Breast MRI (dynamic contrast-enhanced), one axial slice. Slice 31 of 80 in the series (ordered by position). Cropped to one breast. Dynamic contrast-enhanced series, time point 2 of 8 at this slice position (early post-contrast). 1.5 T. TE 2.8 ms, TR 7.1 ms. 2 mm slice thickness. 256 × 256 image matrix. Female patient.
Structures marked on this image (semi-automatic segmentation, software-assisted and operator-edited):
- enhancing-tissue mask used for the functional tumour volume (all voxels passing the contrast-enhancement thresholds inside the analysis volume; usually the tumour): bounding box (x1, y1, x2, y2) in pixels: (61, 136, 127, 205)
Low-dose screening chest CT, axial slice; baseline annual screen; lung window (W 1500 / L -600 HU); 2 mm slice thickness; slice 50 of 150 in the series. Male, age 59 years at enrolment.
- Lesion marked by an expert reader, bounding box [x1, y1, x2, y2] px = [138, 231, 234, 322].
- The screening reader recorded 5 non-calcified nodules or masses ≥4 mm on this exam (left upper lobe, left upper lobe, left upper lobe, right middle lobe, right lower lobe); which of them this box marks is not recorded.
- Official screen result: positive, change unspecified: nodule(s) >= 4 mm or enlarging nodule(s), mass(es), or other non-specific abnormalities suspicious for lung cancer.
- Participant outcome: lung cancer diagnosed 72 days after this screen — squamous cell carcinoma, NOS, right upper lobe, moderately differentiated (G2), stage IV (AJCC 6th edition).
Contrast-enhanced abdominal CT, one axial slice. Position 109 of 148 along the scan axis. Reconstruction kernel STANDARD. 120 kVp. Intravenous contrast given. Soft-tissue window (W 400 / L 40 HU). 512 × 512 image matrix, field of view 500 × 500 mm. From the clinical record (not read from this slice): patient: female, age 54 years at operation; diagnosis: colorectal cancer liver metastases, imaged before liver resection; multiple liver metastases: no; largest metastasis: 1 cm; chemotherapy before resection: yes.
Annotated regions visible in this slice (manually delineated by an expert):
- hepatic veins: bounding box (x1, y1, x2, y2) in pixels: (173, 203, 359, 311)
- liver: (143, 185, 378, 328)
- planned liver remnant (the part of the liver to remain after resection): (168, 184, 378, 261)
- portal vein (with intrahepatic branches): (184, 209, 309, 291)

Problem requirements – Copy all of the material word for word.

Exercise result –
Breast MRI (dynamic contrast-enhanced), one axial slice. Slice 31 of 80 in the series (ordered by position). Cropped to one breast. Dynamic contrast-enhanced series, time point 2 of 8 at this slice position (early post-contrast). 1.5 T. TE 2.8 ms, TR 7.1 ms. 2 mm slice thickness. 256 × 256 image matrix. Female patient.
Structures marked on this image (semi-automatic segmentation, software-assisted and operator-edited):
- enhancing-tissue mask used for the functional tumour volume (all voxels passing the contrast-enhancement thresholds inside the analysis volume; usually the tumour): bounding box (x1, y1, x2, y2) in pixels: (61, 136, 127, 205)
Low-dose screening chest CT, axial slice; baseline annual screen; lung window (W 1500 / L -600 HU); 2 mm slice thickness; slice 50 of 150 in the series. Male, age 59 years at enrolment.
- Lesion marked by an expert reader, bounding box [x1, y1, x2, y2] px = [138, 231, 234, 322].
- The screening reader recorded 5 non-calcified nodules or masses ≥4 mm on this exam (left upper lobe, left upper lobe, left upper lobe, right middle lobe, right lower lobe); which of them this box marks is not recorded.
- Official screen result: positive, change unspecified: nodule(s) >= 4 mm or enlarging nodule(s), mass(es), or other non-specific abnormalities suspicious for lung cancer.
- Participant outcome: lung cancer diagnosed 72 days after this screen — squamous cell carcinoma, NOS, right upper lobe, moderately differentiated (G2), stage IV (AJCC 6th edition).
Contrast-enhanced abdominal CT, one axial slice. Position 109 of 148 along the scan axis. Reconstruction kernel STANDARD. 120 kVp. Intravenous contrast given. Soft-tissue window (W 400 / L 40 HU). 512 × 512 image matrix, field of view 500 × 500 mm. From the clinical record (not read from this slice): patient: female, age 54 years at operation; diagnosis: colorectal cancer liver metastases, imaged before liver resection; multiple liver metastases: no; largest metastasis: 1 cm; chemotherapy before resection: yes.
Annotated regions visible in this slice (manually delineated by an expert):
- hepatic veins: bounding box (x1, y1, x2, y2) in pixels: (173, 203, 359, 311)
- liver: (143, 185, 378, 328)
- planned liver remnant (the part of the liver to remain after resection): (168, 184, 378, 261)
- portal vein (with intrahepatic branches): (184, 209, 309, 291)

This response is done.